▸ Tasks to carry out
(A) Translate this sentence from the essay on Yom Hashoah into Spanish: "At first, I would attend the official ceremonies at Yad Vashem."
(B) Carry on the essay about marking Yom Hashoah, starting right after its final paragraph.

The nation stops to remember. Photo by Michael Totten
by Judy Lash Balint
April 16, 2007
Yom Hashoah was never commemorated in my home. Who needed one day a year for dignitaries, politicians and theologians to solemnly proclaim their solidarity with the murdered and pledge "Never Again," when many nights were seared with my mother's screams as she revisited in her sleep the guilt of her survival and her helplessness in bringing her parents to safety.
Who needed to be reminded of the Nazi killing machine when my father's desk was filled with paperwork documenting his stay in Buchenwald and his parent's death in Treblinka, and we kids accompanied him on his frequent visits to the reparations office of the German Embassy to demand compensation.
Yet here in Israel, with my parents long gone and no known Yahrzeit date for any of my four grandparents murdered in the death camps, I find myself year after year yearning to mark the day in some meaningful way. At first, I would attend the official ceremonies at Yad Vashem. Sitting in the cold, early spring Jerusalem evening, surrounded by hundreds of survivors and their families, dwarfed by the dark symbolic sculptures and the flickering eternal memorial flame, I found it hard in those years to evoke much emotion. What did rise up from my soul as I listened to the poems and the familiar poignant songs at the commemoration was the feeling of gratitude and wonderment that a little more than half a century after my grandparents were killed, I had somehow merited living and breathing in the Jewish state.

▸ Provided information
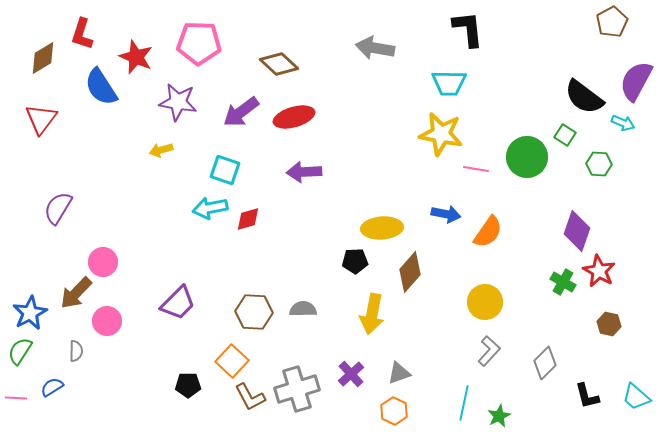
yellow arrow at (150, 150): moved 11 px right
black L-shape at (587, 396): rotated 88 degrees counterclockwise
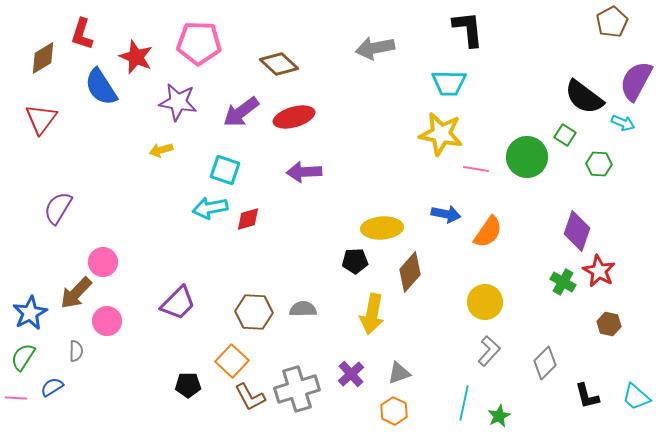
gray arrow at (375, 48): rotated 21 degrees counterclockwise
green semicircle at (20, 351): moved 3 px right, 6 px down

* * *

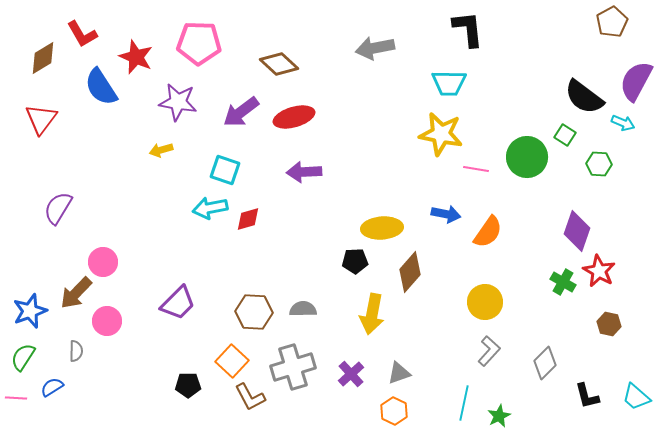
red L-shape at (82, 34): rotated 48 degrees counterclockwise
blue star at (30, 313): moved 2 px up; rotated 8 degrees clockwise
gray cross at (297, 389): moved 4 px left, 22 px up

▸ Task-by-task answers
(A) Al principio, asistía a las ceremonias oficiales en Yad Vashem.

(B)
These days, I no longer go to the official ceremonies. Fewer and fewer survivors are there too, since not many have the stamina to endure the lengthy security procedures, the wait for the president and prime minister to arrive and the hour-long ceremony itself. Besides, how many times can we listen to the pronouncements of the politicians and watch the endless laying of wreaths ?
This Yom Hashoah, as dusk descended and the somber memorial day unfolded, I found myself at a screening of a film about Norman Salsitz, 86, a Polish Jewish survivor whom I had met in New York in the course of my work with the Coalition for Jewish Concerns-Amcha, headed by Rabbi Avi Weiss.
The film, "Coffee Beans for a Life," documents Salsitz' return to Kolbuszowa, his home town and recounts the personal trauma as well as the glimmers of human kindness he experienced there during the Shoah.
On the way home, it's easy to sense the heaviness that descends on the city. Flags fly at half mast; all cafes and places of entertainment are closed; only somber music plays on the radio.
On the morning of Yom Hashoah, the country comes to a standstill as the sirens wail marking the only ritualistic aspect of the day. I'm standing beside my car on busy Keren Hayesod Street during the two minute call to attention. It's a moment of solidarity and comfort as the nation joins together in remembrance and resolve. In Musrara, on Jerusalem's seam between the eastern and western parts of the city, Israel's schizophrenia is exhibited for all to see. My son who lives in that neighborhood, reports that the Arab commercial area doesn't miss a beat as the Jews bring traffic to a halt just a few yards away.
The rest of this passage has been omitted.